Since a perceived national security threat arises from having unaccompanied Latino children cross the boundary of the U.S. and Mexico border, I have a proposal to make regarding how to handle this. Since it is an obvious ploy of their parents to get their children situated here as a precursor to getting here themselves later on when their children come of age, an established principal and practice already in the immigration law, I respectfully suggest all children unaccompanied by their parents be put up for adoption by U.S. citizens as soon as possible after arrival. In short order, this would sort out those U.S. citizens who do not want them here from those who do. If you are in favor of having them here, you should be first in line to offer sustenance and domiciliary care (on a permanent basis).

Practically speaking, the children would need to be sorted into two groups, those less than 13 years of age from those less than 19 years of age. It is much more difficult to get older children adopted than younger. So the younger could be adopted by potential parents who want them as totally legitimated children; the older children could be managed through agencies which would place them as foster children. In either case, all of these children would forthwith go through the U.S. public school system to become as equally advantaged or disadvantaged as any other children.

What about their parents' rights you say? I think parents who send underage children away without parental supervision have forfeited these rights. In this country, that might be classified as parental neglect. This likely would be to land the errant U.S. parent in the slammer.
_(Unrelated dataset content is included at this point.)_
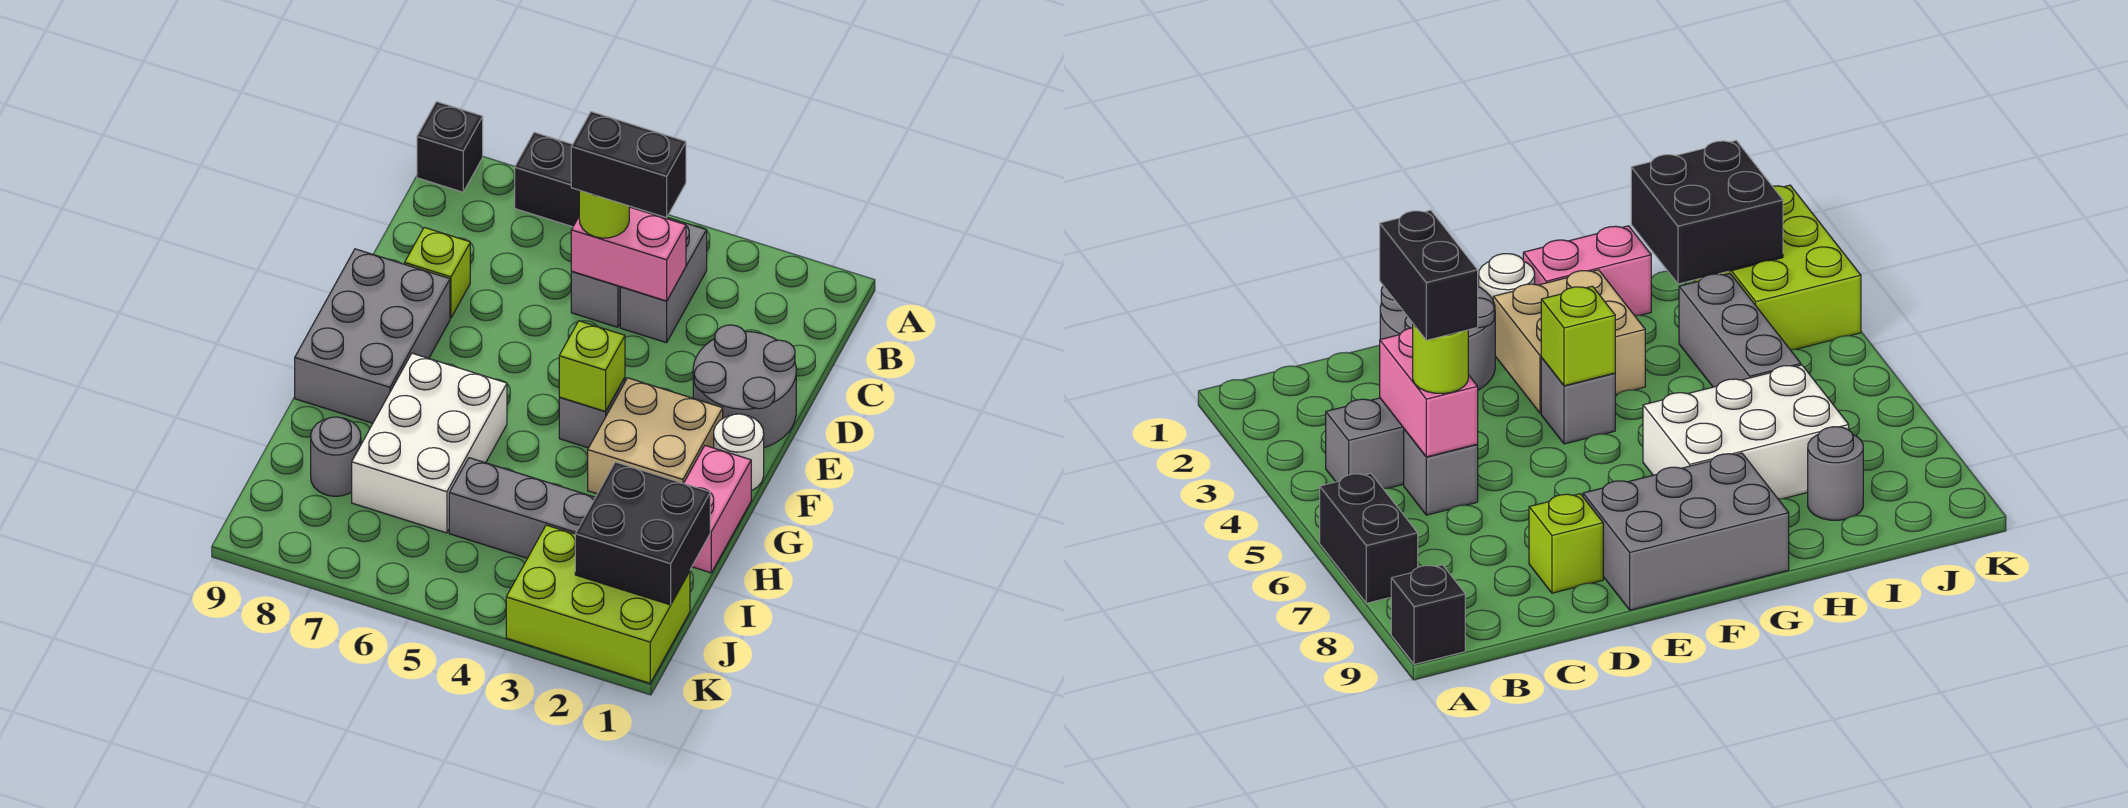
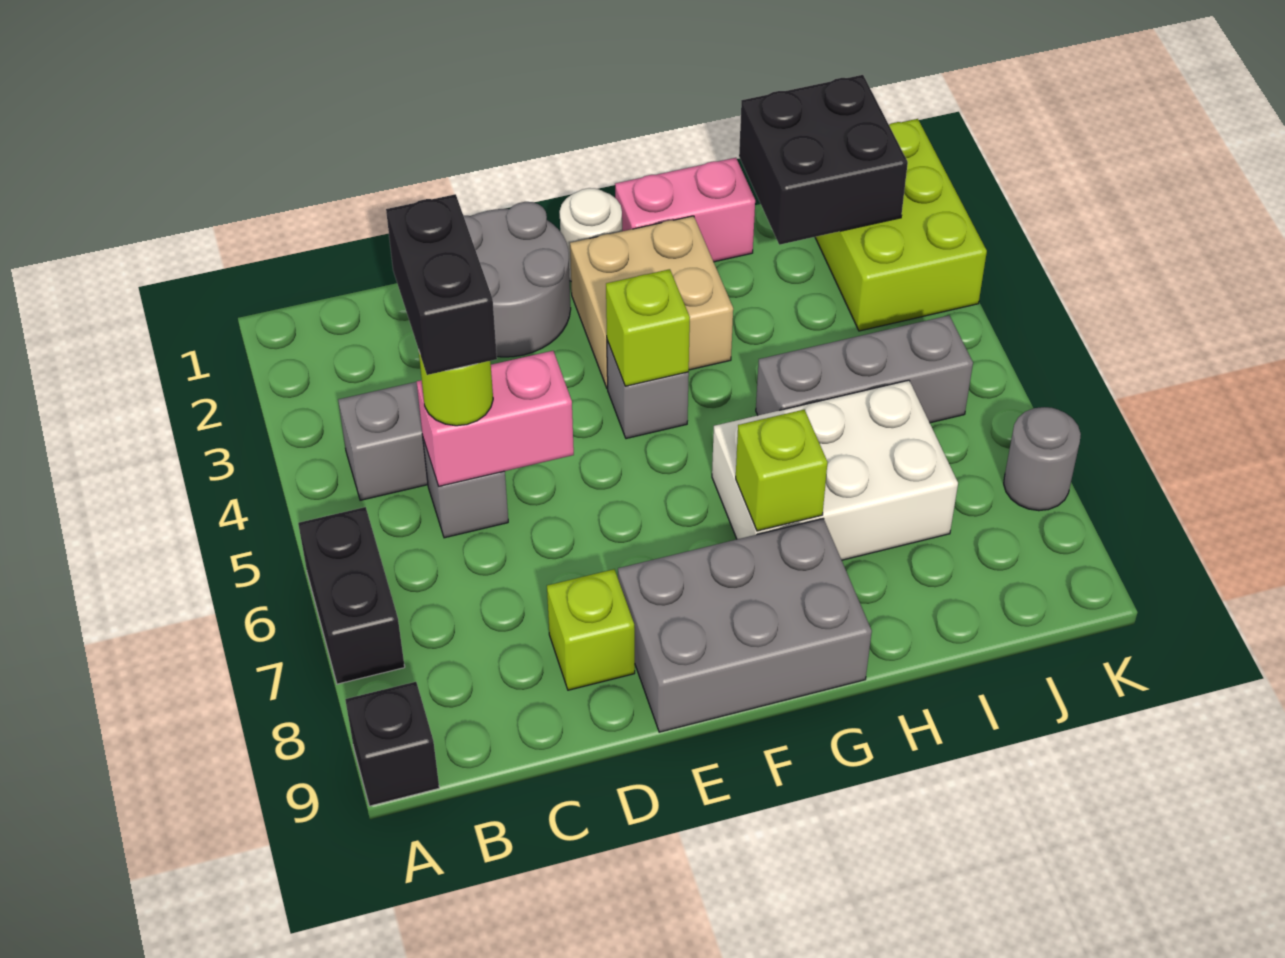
pink 1x2 brick [571,207,686,301] -> pink 1x2 brick turned to [417,351,574,486]
none -> lime 1x1 brick [736,410,828,531]
grey 1x3 brick [449,458,595,558] -> grey 1x3 brick turned to [756,315,973,423]
grey 1x1 round brick [311,417,361,496] -> grey 1x1 round brick moved to [1004,407,1081,511]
Why should these abandoned children's neglectful parents have more privileged forgiveness than our own neglectful parents have? Since these children's parents cannot be prosecuted under our laws for their negligence, the only fair recourse is to assure they never will become U.S. citizens later.

The children might make it; the parents will not.

Should all reasonable approaches to this problem (dilemma) -- such as my own -- fail, I can only suggest something somewhat more radical. As the 17th century Irish born English writer Jonathon Swift proposed as a means of managing the burden to the English of having too many Irish children's mouths to feed, we could turn the tables and boil and eat them.